:: 任务题目 A ::
在这段关于农村老人养老的谈话中,白岩松说现在相当多的农村是谁怕谁?
:: 任务题目 B ::
请续写这段关于农村老人养老的谈话,从最后一句之后接着写。

:: 文本段落 ::

吴治平:
吃饭最差的是老人,穿得最破的是老人,住得最差的也是老人,有的娶新房的时候,盖新房的时候,他们自己给自己盖一个偏房,我就问他偏房是谁住的?他说都是我们自己住。我说为什么楼房不住,要住偏房呢?他说楼房是给儿子和媳妇他们住的。
主持人:
刚才这个片子,虽然是一个村庄,但是一个缩影,以前到农村采访也见到很多老人的生活状况比这还要差,农村为什么要出现这样一个状况?
白岩松:
因为整个时代的变迁,很多年前的时候,在长期的历史沿革当中,由于经济的命脉,包括村子里头的这种孝文化,那种制约,因此老人是相当有地位的,像一是孩子孝,二是想不孝也很难。但是现在在中国的农村经济的大权已经慢慢掌握到了孩子的手里,因为孩子出外打工,他支撑着这样一个家庭,儿媳在家里头扮演的角色也很重,过去是儿媳怕婆婆,现在相当多的农村是婆婆怕儿媳。那么这样一种局面,老年人又不愿意,哎呀,好像我成了孩子的拖累,甚至这些年陆续出现了很多在农村老年人自杀的这种状况,其实这是养老一个特别让人不愿意看到的一种悲剧性的结尾。所以我觉得在这样一种巨大的变革的面前,我们要有几条路同时走,一条路大家其实刚才我们也做了节目,关于现在老年人新的养老保险的问题,慢慢也开始跟城市来接轨,那这会解决一个很大的问题。另外一方面来说,我觉得在农村也要试行,在新农合的基础上也要尝试不增加床位的养老模式,但是带有一定的社会的福利性质。另外从一个大的社会角度来说,必须国家在政策上,从国家战略高度重视,而在具体操作的时候也允许各种各样民营资本进入,那么民营资本来做养老的工作的时候,国家在政策和资金上给予补贴,否则这是一个微利的行业,人家不愿意干。

[数据集条目]
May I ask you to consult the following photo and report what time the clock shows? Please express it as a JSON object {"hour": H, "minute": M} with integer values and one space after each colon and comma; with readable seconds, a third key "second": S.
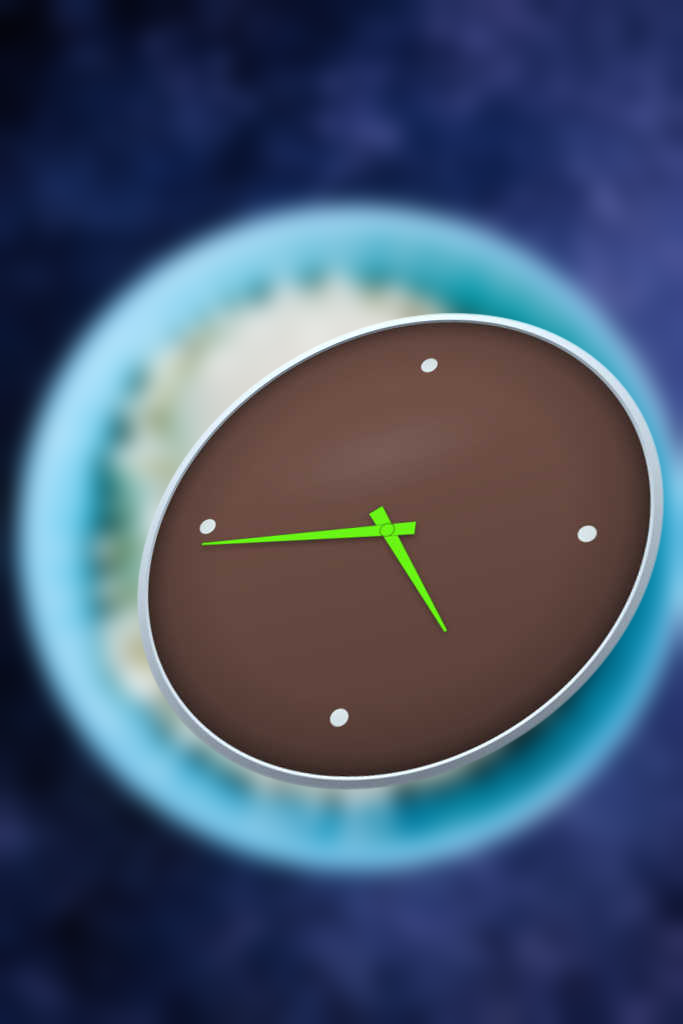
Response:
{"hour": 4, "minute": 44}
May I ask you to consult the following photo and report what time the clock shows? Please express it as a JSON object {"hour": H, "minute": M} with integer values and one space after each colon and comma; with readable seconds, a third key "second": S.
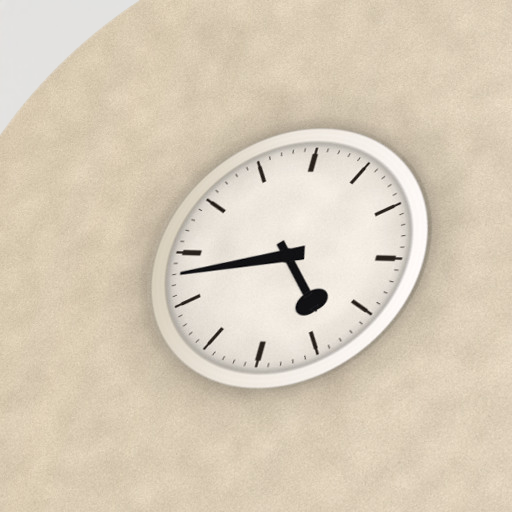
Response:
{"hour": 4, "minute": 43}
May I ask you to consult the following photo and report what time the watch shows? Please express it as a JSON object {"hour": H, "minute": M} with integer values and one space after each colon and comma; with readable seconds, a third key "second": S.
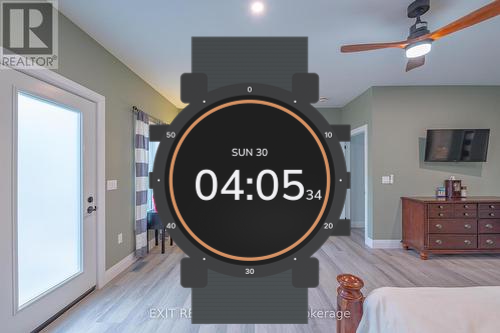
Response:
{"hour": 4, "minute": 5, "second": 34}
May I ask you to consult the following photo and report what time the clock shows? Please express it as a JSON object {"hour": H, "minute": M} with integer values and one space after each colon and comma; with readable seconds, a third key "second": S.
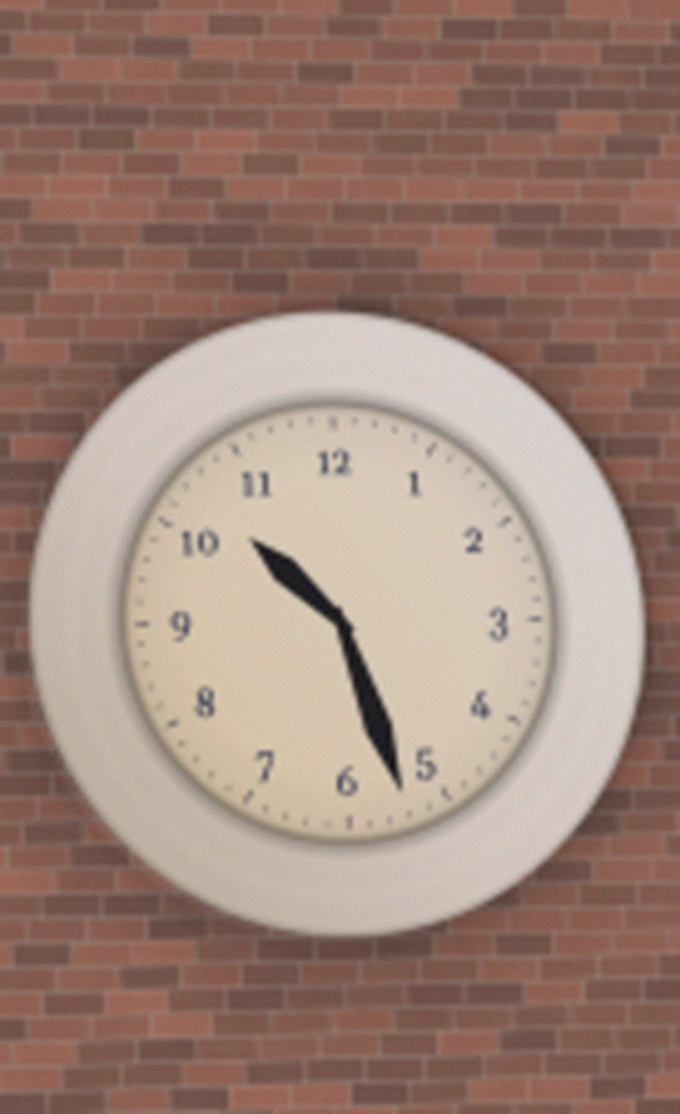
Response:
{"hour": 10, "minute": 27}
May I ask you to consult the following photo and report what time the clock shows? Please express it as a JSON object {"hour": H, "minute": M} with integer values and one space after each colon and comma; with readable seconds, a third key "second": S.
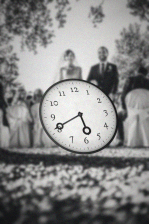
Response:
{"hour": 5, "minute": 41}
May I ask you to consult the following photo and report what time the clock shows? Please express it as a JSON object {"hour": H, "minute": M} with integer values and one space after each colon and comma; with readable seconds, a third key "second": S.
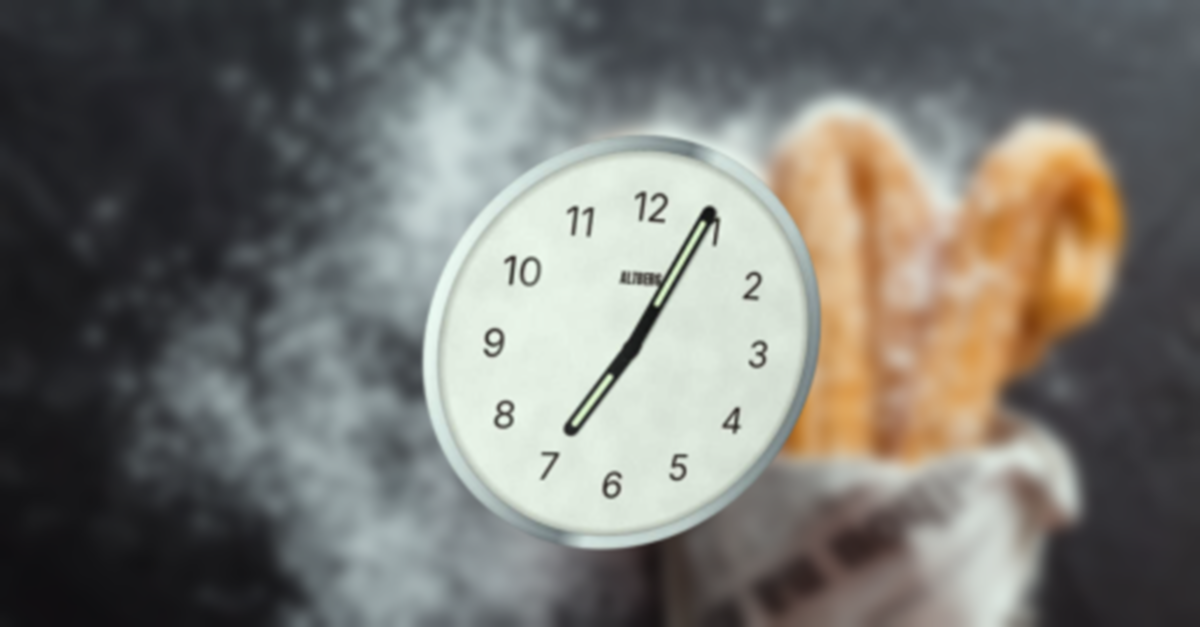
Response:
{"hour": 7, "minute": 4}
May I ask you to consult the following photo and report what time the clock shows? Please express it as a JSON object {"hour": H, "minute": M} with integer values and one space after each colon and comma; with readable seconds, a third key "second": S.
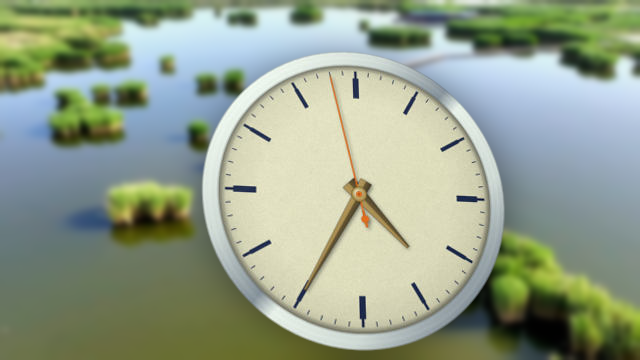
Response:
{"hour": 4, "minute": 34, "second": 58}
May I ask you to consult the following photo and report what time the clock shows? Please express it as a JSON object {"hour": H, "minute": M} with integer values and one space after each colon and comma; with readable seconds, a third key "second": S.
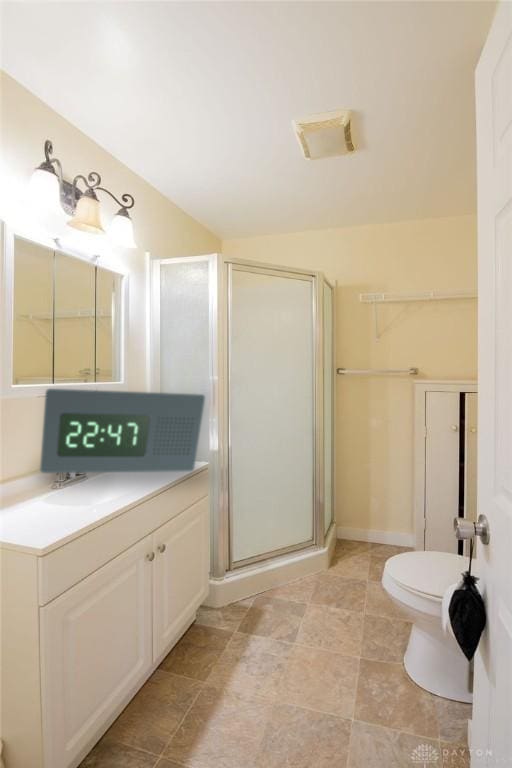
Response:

:: 任务结果 A ::
婆婆怕儿媳。

:: 任务结果 B ::
我举一个例子,说北京今天有一个很让人羡慕的事,当然全国有几个北京啊。“9064”这里头,老年人社区养老,集中养老有新的模式,60岁到79岁的重残老人和80岁以上的老人,每个月发一百块钱的服务券,这一百块钱可以买服务,这是将来一个很大的模式。
主持人:
应该说农村养老曝露出很多方面的问题,怎么样来面对呢?接下来我们连线一位社会工作者,吴治平女士,她也是中国乡村妇女调查的作者。吴女士,你好。
吴治平:
你好主持人。
主持人:
看到您关于很多这方面的调查。现在农村养老所曝露出来的问题,怎么样来解决,你有什么样的思考?
吴治平:
我感觉到农村家庭养老的模式存在着很大的道德风险,一旦子女不孝,老人就失去了生活来源,处于孤立无援的地位,所以解决农村老人的养老问题,我认为最根本的还是国家和政府要从社会保障制度上来保障老人的权益。所以我在调查中,农村的老人特别盼望能够享受到与城镇老人相同的养老金的待遇,所以我认为国家的养老保险和最低养老金的保障制度,也应该尽快地惠及到农村所有的老人。
主持人:
刚才提到根本的,那么从其它方面,哪些还应该进一步加强努力?
吴治平:
其它的方面,一个是农村的养老还需要组织团体的力量,光靠老人孤军的力量是解决不了的,譬如说村两委会他的职能转变,他要在养老的问题上要有所作为,要对于养老的给予支持,给予倾斜,还有也可以把农村的老人,自己组织起来成立一批养老协会等等,这样的话,把他们组织起来,比靠个人单独的力量要好一些。
主持人:
因为这不仅仅涉及到钱的问题,那么谁来照顾呢?
吴治平:
谁来照顾呢,当然是农村妇女啊,现在到城里做家政工,照顾城里老人的大多是农村妇女,那么将来照料农村老人,她们也应该是主力军。刚才你们播放那一个村的几位妇女现在已经组织起来了,她们在积极地筹划建村的社区养老院,还有河北省乾安县的材源村,村委会的女会计已经建起了社区养老互助中心,目前她们选了三个农村留守妇女,有爱心、有同情心,也有孝心的留守妇女来照料十一个生活完全不能自理的老人。
主持人:
这样就从物质上包括从生活照料上都解决了问题。岩松,吴女士刚才也进行了调查方面的分析,你怎么看她的说法?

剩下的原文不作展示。